What to work on: Reproduce every line of the listing below without changing anything.

Data:
__________
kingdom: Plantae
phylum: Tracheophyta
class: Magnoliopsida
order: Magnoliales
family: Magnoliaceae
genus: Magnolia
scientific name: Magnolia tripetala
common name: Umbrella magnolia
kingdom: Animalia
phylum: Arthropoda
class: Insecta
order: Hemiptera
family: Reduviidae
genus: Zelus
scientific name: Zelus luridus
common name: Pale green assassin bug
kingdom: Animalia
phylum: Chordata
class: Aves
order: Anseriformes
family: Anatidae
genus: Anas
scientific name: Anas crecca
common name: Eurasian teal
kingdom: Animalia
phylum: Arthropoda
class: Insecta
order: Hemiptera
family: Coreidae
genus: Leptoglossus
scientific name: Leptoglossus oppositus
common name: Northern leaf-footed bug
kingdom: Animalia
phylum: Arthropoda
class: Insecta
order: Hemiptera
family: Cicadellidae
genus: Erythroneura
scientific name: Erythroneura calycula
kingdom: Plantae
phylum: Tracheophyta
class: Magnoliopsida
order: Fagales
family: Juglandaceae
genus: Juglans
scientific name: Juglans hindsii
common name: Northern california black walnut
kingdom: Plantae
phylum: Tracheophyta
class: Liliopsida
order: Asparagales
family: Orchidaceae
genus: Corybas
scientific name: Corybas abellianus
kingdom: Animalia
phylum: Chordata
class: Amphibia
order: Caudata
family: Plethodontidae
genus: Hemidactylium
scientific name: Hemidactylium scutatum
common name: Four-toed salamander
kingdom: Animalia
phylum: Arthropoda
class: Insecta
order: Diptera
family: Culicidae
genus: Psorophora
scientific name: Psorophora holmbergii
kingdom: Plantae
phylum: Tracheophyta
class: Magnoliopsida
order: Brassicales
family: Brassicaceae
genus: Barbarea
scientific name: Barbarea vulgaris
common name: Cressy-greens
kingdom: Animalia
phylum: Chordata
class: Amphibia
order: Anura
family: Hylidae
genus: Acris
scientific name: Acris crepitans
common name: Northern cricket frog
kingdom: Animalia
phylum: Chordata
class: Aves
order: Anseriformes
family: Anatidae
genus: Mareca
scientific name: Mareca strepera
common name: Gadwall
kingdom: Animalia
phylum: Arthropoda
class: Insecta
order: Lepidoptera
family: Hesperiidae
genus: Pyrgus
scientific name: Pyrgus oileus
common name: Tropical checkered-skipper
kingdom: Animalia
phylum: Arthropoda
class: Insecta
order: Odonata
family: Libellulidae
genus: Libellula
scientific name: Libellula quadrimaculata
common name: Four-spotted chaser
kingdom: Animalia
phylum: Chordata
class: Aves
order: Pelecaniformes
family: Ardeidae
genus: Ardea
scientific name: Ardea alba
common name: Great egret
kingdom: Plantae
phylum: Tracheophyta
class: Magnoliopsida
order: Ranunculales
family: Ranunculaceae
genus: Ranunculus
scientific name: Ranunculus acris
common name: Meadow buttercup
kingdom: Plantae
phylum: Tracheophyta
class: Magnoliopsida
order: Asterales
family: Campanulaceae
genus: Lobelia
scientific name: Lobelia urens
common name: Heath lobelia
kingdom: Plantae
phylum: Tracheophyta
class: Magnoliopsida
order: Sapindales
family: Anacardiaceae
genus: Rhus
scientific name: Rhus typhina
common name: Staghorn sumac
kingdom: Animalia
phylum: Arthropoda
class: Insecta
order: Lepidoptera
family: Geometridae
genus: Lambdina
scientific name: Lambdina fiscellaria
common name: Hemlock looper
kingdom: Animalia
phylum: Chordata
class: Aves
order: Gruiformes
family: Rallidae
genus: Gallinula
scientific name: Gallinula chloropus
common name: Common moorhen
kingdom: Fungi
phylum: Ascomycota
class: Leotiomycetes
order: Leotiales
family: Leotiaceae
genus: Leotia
__________
Solution to this exercise:
kingdom: Plantae
phylum: Tracheophyta
class: Magnoliopsida
order: Magnoliales
family: Magnoliaceae
genus: Magnolia
scientific name: Magnolia tripetala
common name: Umbrella magnolia
kingdom: Animalia
phylum: Arthropoda
class: Insecta
order: Hemiptera
family: Reduviidae
genus: Zelus
scientific name: Zelus luridus
common name: Pale green assassin bug
kingdom: Animalia
phylum: Chordata
class: Aves
order: Anseriformes
family: Anatidae
genus: Anas
scientific name: Anas crecca
common name: Eurasian teal
kingdom: Animalia
phylum: Arthropoda
class: Insecta
order: Hemiptera
family: Coreidae
genus: Leptoglossus
scientific name: Leptoglossus oppositus
common name: Northern leaf-footed bug
kingdom: Animalia
phylum: Arthropoda
class: Insecta
order: Hemiptera
family: Cicadellidae
genus: Erythroneura
scientific name: Erythroneura calycula
kingdom: Plantae
phylum: Tracheophyta
class: Magnoliopsida
order: Fagales
family: Juglandaceae
genus: Juglans
scientific name: Juglans hindsii
common name: Northern california black walnut
kingdom: Plantae
phylum: Tracheophyta
class: Liliopsida
order: Asparagales
family: Orchidaceae
genus: Corybas
scientific name: Corybas abellianus
kingdom: Animalia
phylum: Chordata
class: Amphibia
order: Caudata
family: Plethodontidae
genus: Hemidactylium
scientific name: Hemidactylium scutatum
common name: Four-toed salamander
kingdom: Animalia
phylum: Arthropoda
class: Insecta
order: Diptera
family: Culicidae
genus: Psorophora
scientific name: Psorophora holmbergii
kingdom: Plantae
phylum: Tracheophyta
class: Magnoliopsida
order: Brassicales
family: Brassicaceae
genus: Barbarea
scientific name: Barbarea vulgaris
common name: Cressy-greens
kingdom: Animalia
phylum: Chordata
class: Amphibia
order: Anura
family: Hylidae
genus: Acris
scientific name: Acris crepitans
common name: Northern cricket frog
kingdom: Animalia
phylum: Chordata
class: Aves
order: Anseriformes
family: Anatidae
genus: Mareca
scientific name: Mareca strepera
common name: Gadwall
kingdom: Animalia
phylum: Arthropoda
class: Insecta
order: Lepidoptera
family: Hesperiidae
genus: Pyrgus
scientific name: Pyrgus oileus
common name: Tropical checkered-skipper
kingdom: Animalia
phylum: Arthropoda
class: Insecta
order: Odonata
family: Libellulidae
genus: Libellula
scientific name: Libellula quadrimaculata
common name: Four-spotted chaser
kingdom: Animalia
phylum: Chordata
class: Aves
order: Pelecaniformes
family: Ardeidae
genus: Ardea
scientific name: Ardea alba
common name: Great egret
kingdom: Plantae
phylum: Tracheophyta
class: Magnoliopsida
order: Ranunculales
family: Ranunculaceae
genus: Ranunculus
scientific name: Ranunculus acris
common name: Meadow buttercup
kingdom: Plantae
phylum: Tracheophyta
class: Magnoliopsida
order: Asterales
family: Campanulaceae
genus: Lobelia
scientific name: Lobelia urens
common name: Heath lobelia
kingdom: Plantae
phylum: Tracheophyta
class: Magnoliopsida
order: Sapindales
family: Anacardiaceae
genus: Rhus
scientific name: Rhus typhina
common name: Staghorn sumac
kingdom: Animalia
phylum: Arthropoda
class: Insecta
order: Lepidoptera
family: Geometridae
genus: Lambdina
scientific name: Lambdina fiscellaria
common name: Hemlock looper
kingdom: Animalia
phylum: Chordata
class: Aves
order: Gruiformes
family: Rallidae
genus: Gallinula
scientific name: Gallinula chloropus
common name: Common moorhen
kingdom: Fungi
phylum: Ascomycota
class: Leotiomycetes
order: Leotiales
family: Leotiaceae
genus: Leotia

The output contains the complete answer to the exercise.